We have to stick to what our stakeholders care about – how search meets business goals.

To make sure we’re on point, we have to start with business goals and work backwards to our metrics.

When we start with our KPIs (e.g., rankings, average position, traffic) first, we lose the important message of sales, leads, revenue, and ROI that the C-suite and clients care most about and gain the opportunity to educate them along the way.

5. Truly Focus on Context

If you’ve been in the SEO world for a long time or if you’re only doing it part-time as part of a broader role, plus a host of other reasons, it is easy to focus on old tactics or small updates.

While I can speak to specific case studies of updates to a single tag and ranking improvements, they are rarer than in the past.

Getting context right and focusing on relevance and authority status for topics as a whole is critical to SEO success.

If you’re stuck on old tactics or just dropping in from time to time to make small updates, you’re going to fight an uphill battle.

Shifting to a context mindset is important and thinking with context first and keywords, technical, and links second will help drive the right priority in your SEO plan.

6. Stay Technically Sharp

Now that I have talked about context, I have to balance that out with making sure that we stay sharp on the technical aspects of SEO.

While it is possible to pump out a ton of content or build a lot of links and rank well, the nuances of technical SEO still play a factor.

Even if you’re more of a content and creative-minded SEO, there are aspects of technical SEO you can master.
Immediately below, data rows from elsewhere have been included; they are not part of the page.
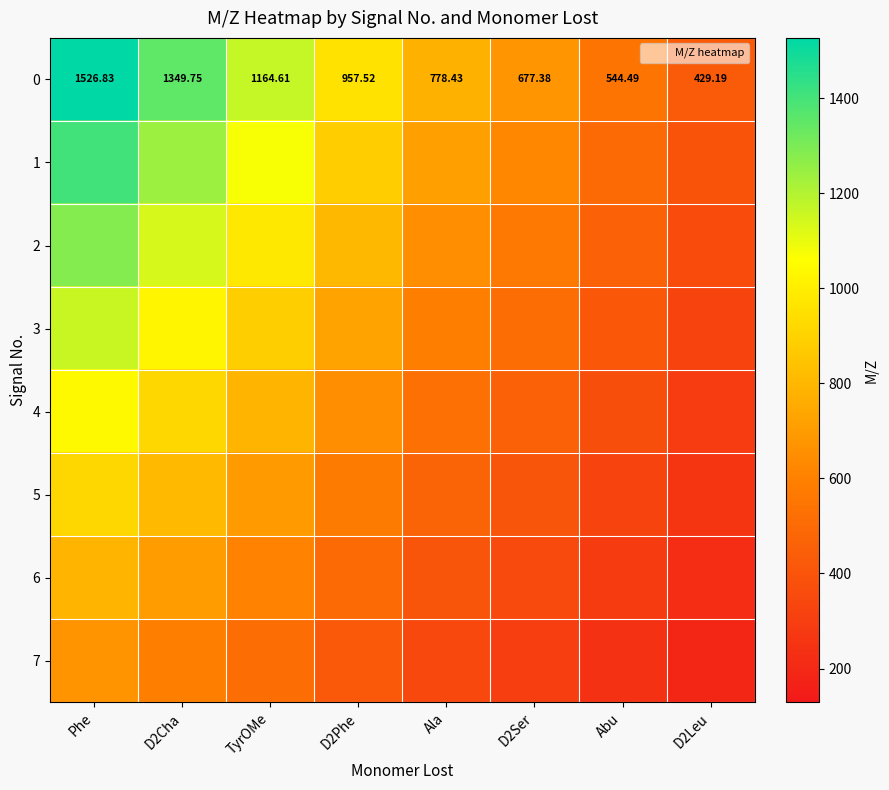

At which category is the sum across all series the highest?

Phe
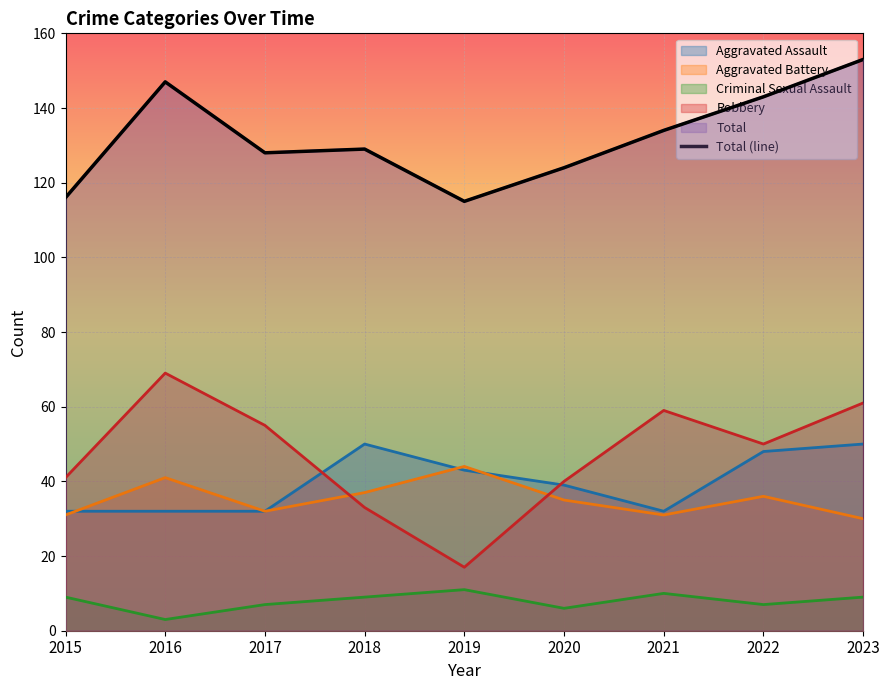

What is the smallest value displayed?

115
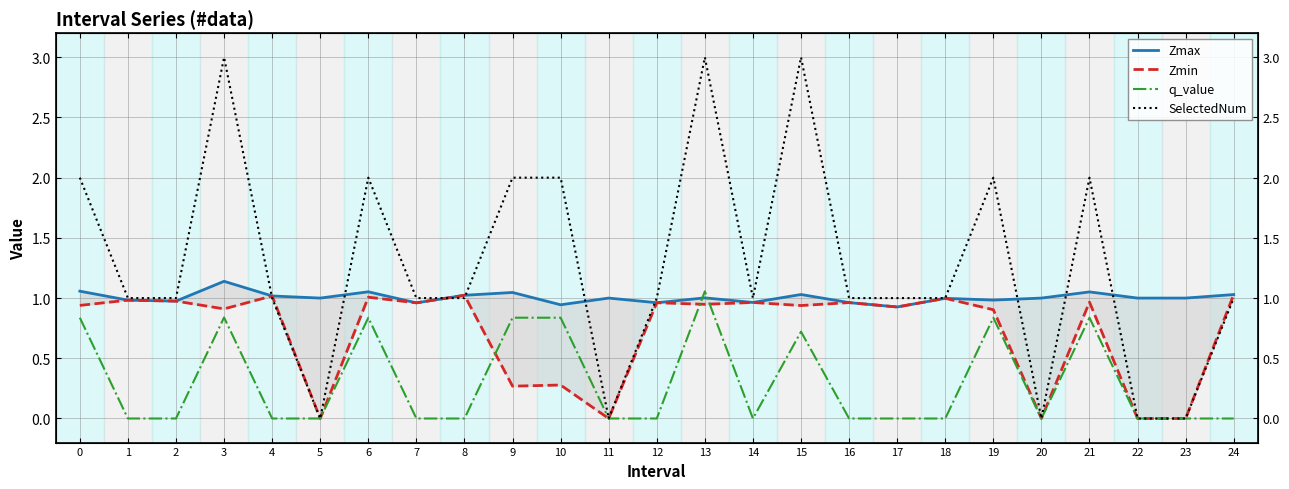

The Zmin series shows 0.0 at 5. True or false?

True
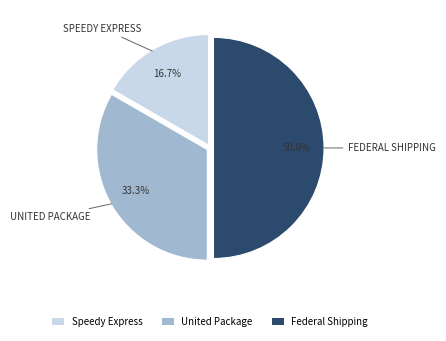

The Speedy Express slice represents 17% of the pie. True or false?

True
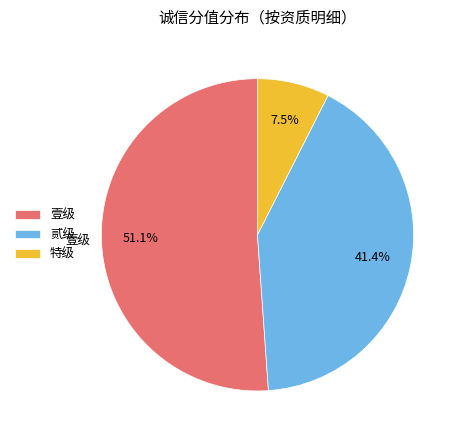

Rank the categories by value from lowest to highest.

特级, 贰级, 壹级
Navigating issues with duplicate content, canonicals, indexing, disavowing bad links, page speed optimization, and other aspects of technical SEO are still important.

In fact, it seems that technical SEO skills are fading a bit.

7. Engage Stakeholders

Unless you’re a designer, writer, coder, and IT person in addition to your SEO role, you can’t do your job alone.

Bring others into your strategy and your circle. Engaging those you depend upon can help you get exactly what you need.

Additionally, find ways to involve product teams, marketers from other channels, sales people, research, PR, the C-suite, and actual customers to help you learn and evolve your strategy.

I’m not saying to give people control or say over how SEO is done, but you can:

  • Educate them.
  • Learn any insights they can provide on your competition and target audiences.
  • Know your customer’s journey.
  • Use that valuable information to shape your plan.

8. Integrate with Other Marketing Channels

We can learn a lot and leverage what is working in other areas of marketing and advertising. It is often easy to link up with paid search and share keyword data.

Push beyond your comfort zone and find ways to gain insight from traditional marketing, print, and offline experiences.

We can do a lot to support the other channels, which can help us with content, links, and other the external factors that we can’t normally influence to fuel our SEO.

9. Balance Your Focus Across SEO

We’re all admittedly strong in some areas and weaker in others. Or, maybe you’re a unicorn or rock star that is awesome at everything.

Even if that’s the case, there are aspects of SEO that we like more than others.

Regardless of whether we’re stronger on or prefer content over technical, technical over off-page, off-page over on-page, etc., we have to create habits that balance out our focus.

Yes, you can focus on one thing, do it really well, and produce results. However, that’s a risky strategy that can backfire when a major algorithm update comes out or when a competitor shifts focus or enters your industry and has a balanced approach that crushes you.

Make sure you’re focused on all aspects of SEO and make intentional choices on why you are focusing on certain aspects and in what priority order.

Build enough balance and redundancy in your strategy to mitigate risk.

Conclusion

Many elements go into SEO. While this is a simple statement, it’s also very true.

So start building new habits now. Fill in any gaps you have in your knowledge or routines.